— PROBLEM 1 —
From the thread about dice triggers, copy the passage word for word, starting with "Add to Dice" and going on through "to be preserved.".

First off, I would like to know how many triggers it would take if:
There are 5 dice, 1-6 may be rolled. How many possibilities are there of each number appearing?

Ex.
Roll one 1
Roll one 2
Roll one 3
Roll one 4
Roll one 5
Next Possibility

Roll two 1s
Roll one 2
Roll one 3
Roll one 6

Depending on the number I won't even bother, but if it's not too much, then the other thing is how do I mass spam create these triggers with little chance of repeating or missing one?

There's multiple ways to go about it. Here's how I'd do it.
11 triggers, 5 switches, 5 dcs:

Randomize:
C: Always
A: Randomize Switch 1-5 (5 actions)

Add to Dice x: (5 triggers)
C: switch x is set
A: Add 1 to death counts of "Dice x" for Current Player

Reset Dice x when at 7: (5 triggers)
C: Deaths of Dice x for Current Player is at least 7
A: Set to 1 death counts of "Dice x" for Current Player

Of course all triggers need to be preserved.

— EXTRACTED RECORDS —
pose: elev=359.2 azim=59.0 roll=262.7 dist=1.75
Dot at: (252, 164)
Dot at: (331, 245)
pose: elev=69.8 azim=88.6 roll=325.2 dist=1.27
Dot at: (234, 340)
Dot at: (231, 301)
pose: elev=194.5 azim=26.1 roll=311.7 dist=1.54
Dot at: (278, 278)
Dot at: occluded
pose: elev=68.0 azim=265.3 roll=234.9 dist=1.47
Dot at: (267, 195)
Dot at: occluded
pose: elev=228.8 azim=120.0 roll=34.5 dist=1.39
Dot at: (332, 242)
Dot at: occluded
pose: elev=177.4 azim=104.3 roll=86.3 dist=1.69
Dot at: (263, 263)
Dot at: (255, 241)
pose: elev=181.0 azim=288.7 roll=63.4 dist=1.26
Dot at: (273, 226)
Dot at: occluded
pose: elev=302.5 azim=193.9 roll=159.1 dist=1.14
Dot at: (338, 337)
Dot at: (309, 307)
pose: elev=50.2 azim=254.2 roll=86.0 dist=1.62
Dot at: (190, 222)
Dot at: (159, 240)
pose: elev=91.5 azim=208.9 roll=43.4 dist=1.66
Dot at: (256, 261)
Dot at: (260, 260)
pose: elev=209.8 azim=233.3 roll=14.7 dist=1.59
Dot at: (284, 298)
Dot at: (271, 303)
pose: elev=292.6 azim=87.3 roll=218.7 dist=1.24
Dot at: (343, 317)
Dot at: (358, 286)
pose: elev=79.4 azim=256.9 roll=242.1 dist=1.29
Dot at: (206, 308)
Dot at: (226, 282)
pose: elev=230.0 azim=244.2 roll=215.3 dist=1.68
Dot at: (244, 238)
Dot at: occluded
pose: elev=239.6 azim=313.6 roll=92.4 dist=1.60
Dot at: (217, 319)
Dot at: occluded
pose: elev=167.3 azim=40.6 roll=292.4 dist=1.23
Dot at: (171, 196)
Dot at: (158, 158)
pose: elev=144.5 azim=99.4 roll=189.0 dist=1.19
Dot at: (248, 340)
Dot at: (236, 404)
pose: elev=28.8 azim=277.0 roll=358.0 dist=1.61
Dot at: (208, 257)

— PROBLEM 2 —
Quote the entries above exactly, starting with the line with "pose: elev=91.5 azim=208.9" and going on through the last line of the entries.

— SOLUTION 1 —
Add to Dice x: (5 triggers)
C: switch x is set
A: Add 1 to death counts of "Dice x" for Current Player

Reset Dice x when at 7: (5 triggers)
C: Deaths of Dice x for Current Player is at least 7
A: Set to 1 death counts of "Dice x" for Current Player

Of course all triggers need to be preserved.

— SOLUTION 2 —
pose: elev=91.5 azim=208.9 roll=43.4 dist=1.66
Dot at: (256, 261)
Dot at: (260, 260)
pose: elev=209.8 azim=233.3 roll=14.7 dist=1.59
Dot at: (284, 298)
Dot at: (271, 303)
pose: elev=292.6 azim=87.3 roll=218.7 dist=1.24
Dot at: (343, 317)
Dot at: (358, 286)
pose: elev=79.4 azim=256.9 roll=242.1 dist=1.29
Dot at: (206, 308)
Dot at: (226, 282)
pose: elev=230.0 azim=244.2 roll=215.3 dist=1.68
Dot at: (244, 238)
Dot at: occluded
pose: elev=239.6 azim=313.6 roll=92.4 dist=1.60
Dot at: (217, 319)
Dot at: occluded
pose: elev=167.3 azim=40.6 roll=292.4 dist=1.23
Dot at: (171, 196)
Dot at: (158, 158)
pose: elev=144.5 azim=99.4 roll=189.0 dist=1.19
Dot at: (248, 340)
Dot at: (236, 404)
pose: elev=28.8 azim=277.0 roll=358.0 dist=1.61
Dot at: (208, 257)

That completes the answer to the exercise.